WORK TO BE COMPLETED –
Update the Peking Duck passage from "I know I sound" through "regularly. Suggestions welcome." by replacing "grumpy" with "cranky".

EXCERPTED PASSAGE –
□ □ □ □
I know I sound like a grumpy, old person and many of you may think I’m being a crybaby. “Listen to her! Spoiled brat! Complaining about living in what’s thought of as one of the greatest places on earth! She doesn’t know real problems.” But a girl can vent a bit, right? Especially to you guys, right? Really it’s more of me airing out my guilty conscience about not having the time or energy to blog. Rant over – we’re working to improve. I would love to know how other super-busy parents (or super busy people without kids) have time to blog regularly. Suggestions welcome.
Although our blogging has been slow, it doesn’t mean we haven’t been cooking. We have about 40 dishes that have been photographed – just nothing written for the blog. One cold, wintery October Saturday (our only day of snow during an otherwise warm NYC winter), we were dying to eat duck. We had bought a whole one the day before and had thought about making Peking Duck but due to end-of the week tiredness (brought on by all the things mentioned in the rant above) we chose to down two Negroni’s each and order dinner in instead of preparing the Peking Duck. That wintery Saturday morning I figured I was too late to start making the duck dish that overwhelms many, whose preparation traditionally takes more than three days and is called “incredibly complex”. But I needed to eat Peking Duck and didn’t have three days to ensure I did so. We decided to see what it was like to cut some corners and streamline the recipe.
□ □ □ □
SUPPLIED MATERIAL –

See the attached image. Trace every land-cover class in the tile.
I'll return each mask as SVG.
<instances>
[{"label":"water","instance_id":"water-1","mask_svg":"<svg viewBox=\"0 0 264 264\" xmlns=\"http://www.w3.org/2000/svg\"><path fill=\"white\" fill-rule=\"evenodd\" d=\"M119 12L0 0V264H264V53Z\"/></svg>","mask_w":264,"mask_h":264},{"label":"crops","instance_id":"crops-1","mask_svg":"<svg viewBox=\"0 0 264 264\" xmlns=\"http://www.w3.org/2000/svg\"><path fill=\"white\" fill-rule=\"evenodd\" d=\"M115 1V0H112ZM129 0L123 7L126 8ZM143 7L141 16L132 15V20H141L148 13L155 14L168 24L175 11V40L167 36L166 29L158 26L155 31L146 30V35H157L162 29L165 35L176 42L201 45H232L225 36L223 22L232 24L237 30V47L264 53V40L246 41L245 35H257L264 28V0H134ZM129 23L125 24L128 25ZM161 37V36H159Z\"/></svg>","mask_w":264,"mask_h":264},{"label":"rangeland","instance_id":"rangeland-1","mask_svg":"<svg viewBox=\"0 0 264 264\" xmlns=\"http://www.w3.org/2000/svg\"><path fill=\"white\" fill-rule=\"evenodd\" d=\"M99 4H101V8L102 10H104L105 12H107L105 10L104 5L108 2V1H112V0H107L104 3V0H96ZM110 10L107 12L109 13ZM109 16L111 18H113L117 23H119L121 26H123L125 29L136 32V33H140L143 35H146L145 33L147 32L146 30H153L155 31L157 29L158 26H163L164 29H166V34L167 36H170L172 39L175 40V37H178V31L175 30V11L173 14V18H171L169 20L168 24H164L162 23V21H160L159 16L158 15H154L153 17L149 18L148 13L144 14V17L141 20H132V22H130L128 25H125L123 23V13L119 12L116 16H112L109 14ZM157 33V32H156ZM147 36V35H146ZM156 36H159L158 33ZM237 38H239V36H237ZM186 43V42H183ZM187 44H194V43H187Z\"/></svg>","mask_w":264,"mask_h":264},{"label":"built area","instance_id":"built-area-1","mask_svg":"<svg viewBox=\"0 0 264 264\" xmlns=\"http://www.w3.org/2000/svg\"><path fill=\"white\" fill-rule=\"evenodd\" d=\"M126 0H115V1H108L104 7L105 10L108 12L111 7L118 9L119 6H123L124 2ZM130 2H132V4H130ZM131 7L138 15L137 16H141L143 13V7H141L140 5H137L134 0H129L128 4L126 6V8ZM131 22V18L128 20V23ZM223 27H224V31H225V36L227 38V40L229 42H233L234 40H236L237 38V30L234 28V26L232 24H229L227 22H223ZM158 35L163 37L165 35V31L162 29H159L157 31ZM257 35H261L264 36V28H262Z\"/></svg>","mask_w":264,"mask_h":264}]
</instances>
□ □ □ □
ANSWER TO THIS PROBLEM –
I know I sound like a cranky, old person and many of you may think I’m being a crybaby. “Listen to her! Spoiled brat! Complaining about living in what’s thought of as one of the greatest places on earth! She doesn’t know real problems.” But a girl can vent a bit, right? Especially to you guys, right? Really it’s more of me airing out my guilty conscience about not having the time or energy to blog. Rant over – we’re working to improve. I would love to know how other super-busy parents (or super busy people without kids) have time to blog regularly. Suggestions welcome.